◆ **The task**:
Using the data below, transcribe exactly everything from the line that contains "ข่าวกิจกรรม อบรม สัมมนา" down to the line that contains "検討しましょう。これにより、長く快適に使える1台を見". Include both of those lines and none of the pictures.

◆ **Extracted material**:
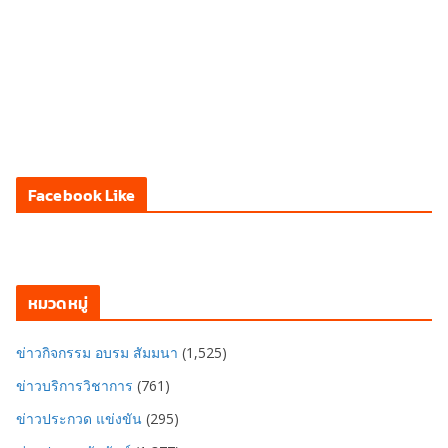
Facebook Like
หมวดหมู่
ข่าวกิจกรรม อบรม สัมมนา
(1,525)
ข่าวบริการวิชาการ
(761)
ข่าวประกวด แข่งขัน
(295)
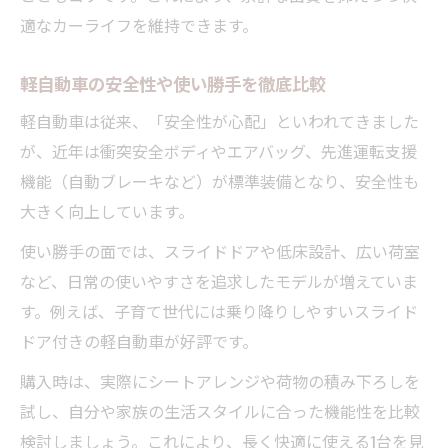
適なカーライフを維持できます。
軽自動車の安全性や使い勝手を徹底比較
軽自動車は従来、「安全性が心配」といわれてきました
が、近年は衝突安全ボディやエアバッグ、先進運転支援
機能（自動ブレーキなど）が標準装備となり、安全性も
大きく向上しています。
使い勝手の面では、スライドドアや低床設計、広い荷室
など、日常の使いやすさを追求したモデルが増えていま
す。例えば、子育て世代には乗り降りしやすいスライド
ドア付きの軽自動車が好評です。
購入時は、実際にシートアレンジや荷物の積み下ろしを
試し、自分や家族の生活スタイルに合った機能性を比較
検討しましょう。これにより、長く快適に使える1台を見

* * *

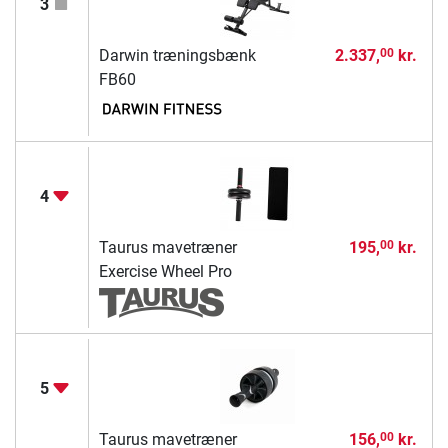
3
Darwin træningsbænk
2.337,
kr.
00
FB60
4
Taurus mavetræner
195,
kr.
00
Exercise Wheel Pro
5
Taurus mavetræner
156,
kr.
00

◆ **Response for this exercise**:
ข่าวกิจกรรม อบรม สัมมนา
(1,525)
ข่าวบริการวิชาการ
(761)
ข่าวประกวด แข่งขัน
(295)
適なカーライフを維持できます。
軽自動車の安全性や使い勝手を徹底比較
軽自動車は従来、「安全性が心配」といわれてきました
が、近年は衝突安全ボディやエアバッグ、先進運転支援
機能（自動ブレーキなど）が標準装備となり、安全性も
大きく向上しています。
使い勝手の面では、スライドドアや低床設計、広い荷室
など、日常の使いやすさを追求したモデルが増えていま
す。例えば、子育て世代には乗り降りしやすいスライド
ドア付きの軽自動車が好評です。
購入時は、実際にシートアレンジや荷物の積み下ろしを
試し、自分や家族の生活スタイルに合った機能性を比較
検討しましょう。これにより、長く快適に使える1台を見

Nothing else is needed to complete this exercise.